In a room at the Butte Archives, a woman stood in front of roughly 30 people. PowerPoint slides were projected onto a white screen behind her as she spoke.
“Myth: If somebody really wants to die by suicide, there’s nothing you can do about it,” she read, walking down the aisle between long, plastic tables. “That is a myth. Why?”
A man sitting at a table near the front spoke up: “There’s always something you can do.”
On Tuesday night, Juliana Hallows, a suicide prevention coordinator at Fort Harrison Veterans Affairs Medical Center in Helena, helped Butte residents in attendance better understand the signs of suicide and what they can do to help someone who may be suicidal.
While the need for this understanding never goes away, it gained a new urgency last month, when a young Marine Corps veteran from Butte died by suicide. That triggered a response from the city’s veteran community.
“Losing him really hit us hard,” said Mike Lawson, commander of the Southwest Montana Veterans Council and the Marine Corps League in Butte. “That was the drive to get a workshop here.”

> Work request:
Extend the news story about the suicide prevention workshop in Butte, beginning right after its final sentence. You won't need the lines that come next.

> Study material:
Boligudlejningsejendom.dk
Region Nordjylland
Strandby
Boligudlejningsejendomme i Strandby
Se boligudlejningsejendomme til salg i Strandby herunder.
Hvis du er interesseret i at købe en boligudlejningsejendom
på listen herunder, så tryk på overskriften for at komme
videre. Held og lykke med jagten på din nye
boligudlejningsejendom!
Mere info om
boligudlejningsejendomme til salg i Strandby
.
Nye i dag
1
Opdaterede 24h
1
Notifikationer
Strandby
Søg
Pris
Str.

...

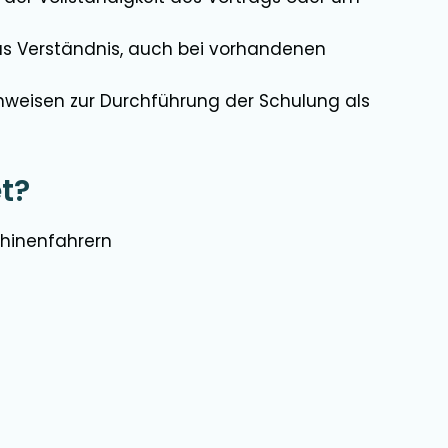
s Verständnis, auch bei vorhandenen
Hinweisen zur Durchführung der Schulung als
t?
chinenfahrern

--

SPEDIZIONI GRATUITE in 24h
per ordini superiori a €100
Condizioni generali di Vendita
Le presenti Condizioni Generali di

> Exercise response:
Lawson says suicide, especially among veterans, is a real problem that many people are unaware of. He wants the Butte Marine Corps League to be a place people can come for help.
“Veterans that have been in combat often feel lost and just dumped back into society. Our goal is to be there when people get out, to help them get jobs, services and to just shoot the bull,” Lawson said.
Most of the men and women in the room on Tuesday sported service pins, hats and shirts, and they were eager to participate.
Montana not only has the highest civilian suicide rate in the country but also the highest veteran suicide rate. Veterans account for 1 in every 5 suicides in the Treasure State, according to a three-year study conducted by the Montana Office of Epidemiology and Scientific Support. From 2013 to 2016, researchers analyzed Montana death certificates to determine the prevalence of veteran suicide. Over the study period, the veteran suicide rate was more than twice the non-veteran rate, at 70.4 deaths per 100,000 people.
According to Hallows, suicide prevention and mental health services for veterans have increased immensely since she started in 2016.
In her presentation, Hallows talked about the VA's crisis hotline, coping and symptom-management smartphone apps, personalized safety planning and various other forms of therapy or counseling available in Montana. And last Friday, Hallows said, she received up to $1 million from the national VA office to help her further increase these services across the state.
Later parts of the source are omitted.